Wiki
Clone wikiTutorials / Introduction to algorithm diagnostics
Algorithm convergence and performance diagnostics
This tutorial is meant to discuss the tools (plots, basically) for answering the question:
- does my optimization algorithm truly work?
In order to do that we are going to look at the behavior of the algorithm in the sense of achieved function value, and, where possible, its actual samples distribution.
The task before the workshop on Particle Swarm Optimization
In order to fully utilize the workshop contents please prepare in the following way:
- Intall your favorite IDE on your laptop
- Prepare a Monte Carlo optimization algorithm for Rastrigin and Rosenbrock functions (see .NET code for references)
- Prepare a Grid Search optimization algorithm for Rastrigin and Rosenbrock functions
- Within the optimization code create a logger generating CSV file with columns identical to described below
- Install R 3.6.1 and RStudio 1.2.5
- Test results logged by your random and grid search optimizers within the provided R Script
- Test provided hill climbing results with the provided contour plot R Script
- Remember to set the proper location of your files within the R scripts!
- Bring the laptop to the workshop with you
Optimization environment preparation
In order to present algorithms convergence and sampling distribution, we are going to need some data.

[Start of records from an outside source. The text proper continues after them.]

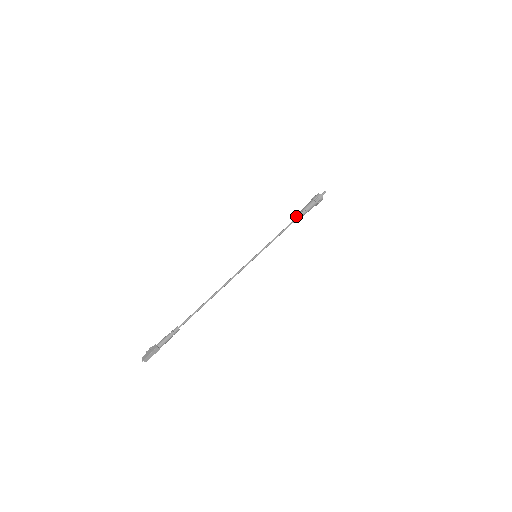
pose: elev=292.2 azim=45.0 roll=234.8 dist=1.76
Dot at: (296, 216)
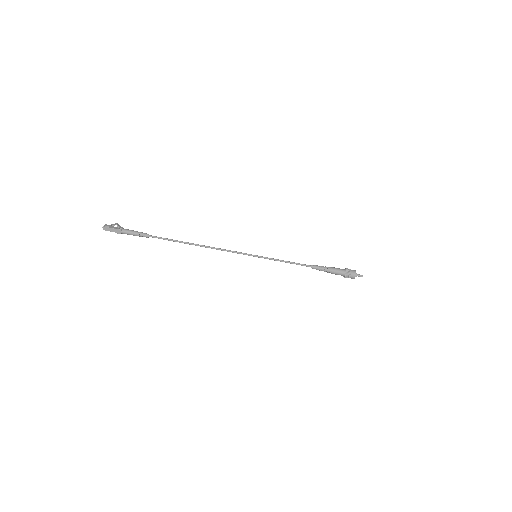
Dot at: (318, 269)
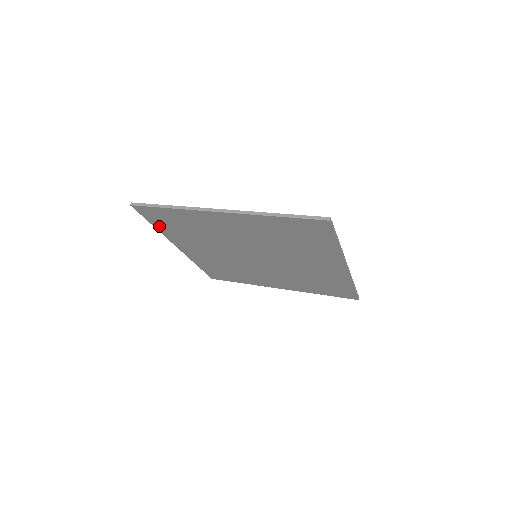
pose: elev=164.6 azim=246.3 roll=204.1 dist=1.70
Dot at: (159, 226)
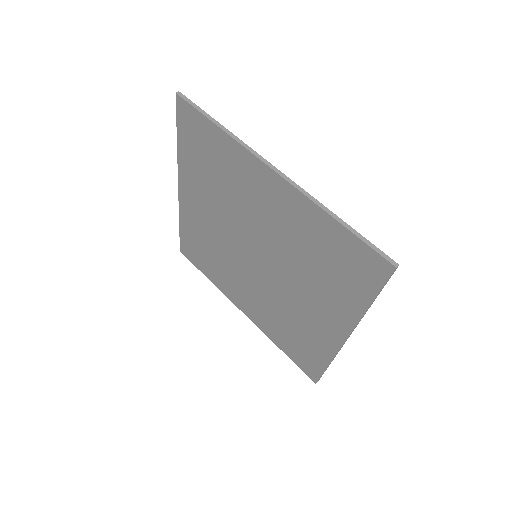
Dot at: (207, 273)
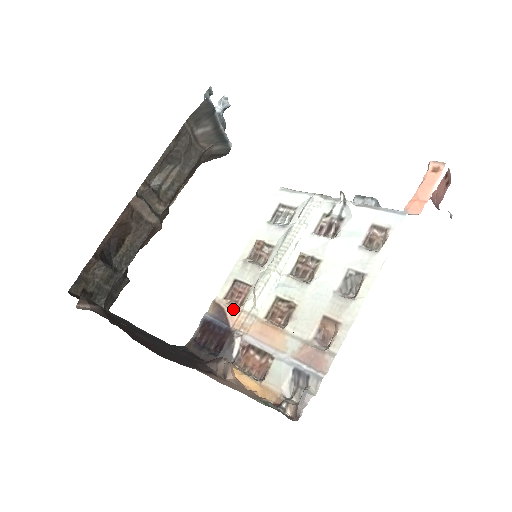
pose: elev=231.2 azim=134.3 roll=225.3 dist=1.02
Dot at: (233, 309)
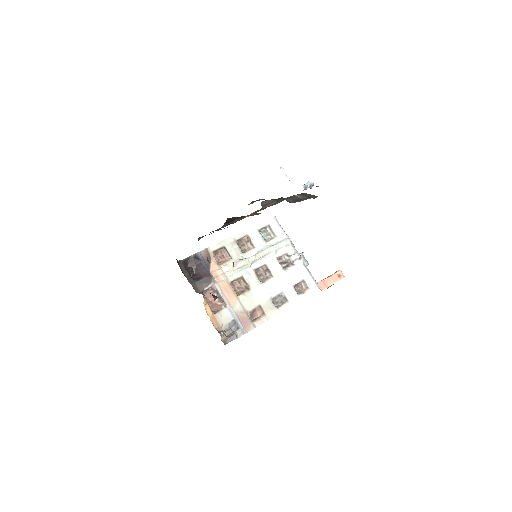
Dot at: (216, 263)
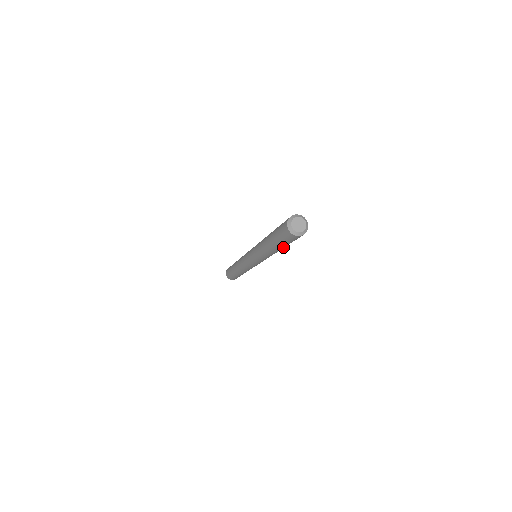
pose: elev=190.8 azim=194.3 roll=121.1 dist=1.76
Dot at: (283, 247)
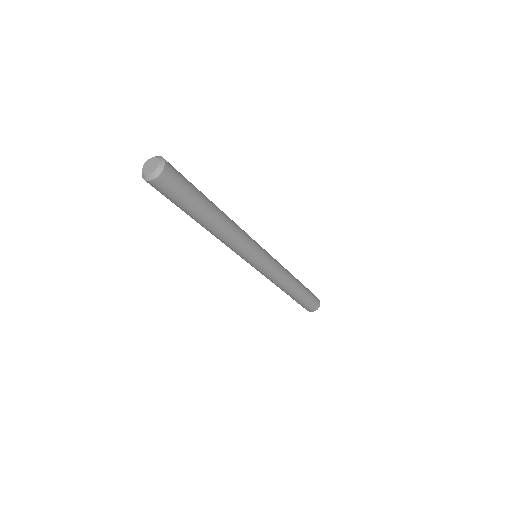
Dot at: (194, 216)
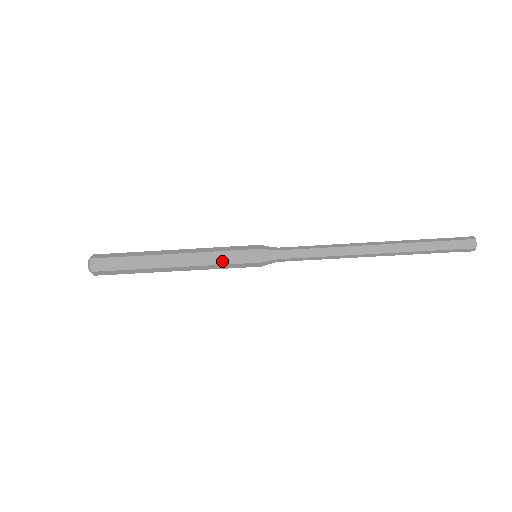
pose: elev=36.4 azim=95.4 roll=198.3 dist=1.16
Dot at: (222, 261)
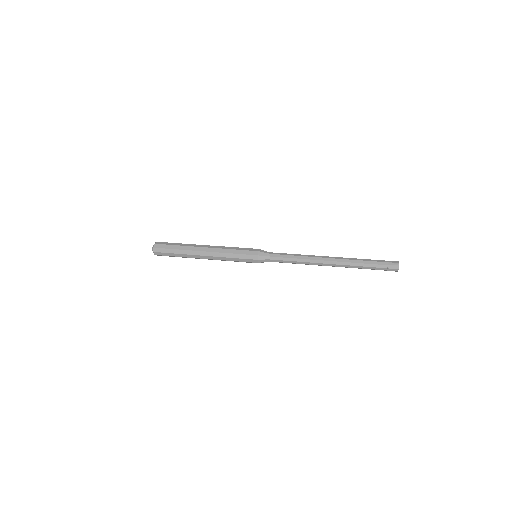
Dot at: (236, 261)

For this part I am going to write a naive Monte Carlo approach and a grid search in .NET Core, but feel free to use any language you prefer, as long as we will be compatible with regards to the output log format.
.NET Core code will be available here
Crucial code of Monte Carlo optimizer
If we enclose the following code within proper classes:
public override ValuedSample Optimize() { ValuedSample bestSample = null; for (int sampleIdx = 0; sampleIdx < SampleCount; sampleIdx++) { double[] x = RandomSampleWithinFunctionBounds(); ValuedSample testSample = new ValuedSample(x, FunctionToOptimize); if (bestSample == null || testSample.Value < bestSample.Value) { bestSample = testSample; } } return bestSample; } private double[] RandomSampleWithinFunctionBounds() { double[] x = new double[FunctionToOptimize.Dimension]; for (int dim = 0; dim < FunctionToOptimize.Dimension; dim++) { x[dim] = FunctionToOptimize.LowerBoundary[dim] + (FunctionToOptimize.UpperBoundary[dim] - FunctionToOptimize.LowerBoundary[dim]) * Utilities.RandomGenerator.NextDouble(); } return x; }
We will be able to run the basic random optimization approach in a following way:
class Program { static void Main(string[] args) { Utilities.SetRandomSeed(seed: 1); IQualityFunction qualityFunction = new RastriginFunction(dimension: 2); OptimizationAlgorithm algorithm = new MonteCarloAlgorithm(qualityFunction, sampleCount: 10000); ValuedSample result = algorithm.Optimize(); Console.WriteLine(result.Value); Console.WriteLine(String.Join(';', result.X)); } }
Logging the algorithm run
Obviously the approach presented above would give us only the final result - which is of course the most important thing - but here we are after observing the whole algorithm run, in order to research and debug it.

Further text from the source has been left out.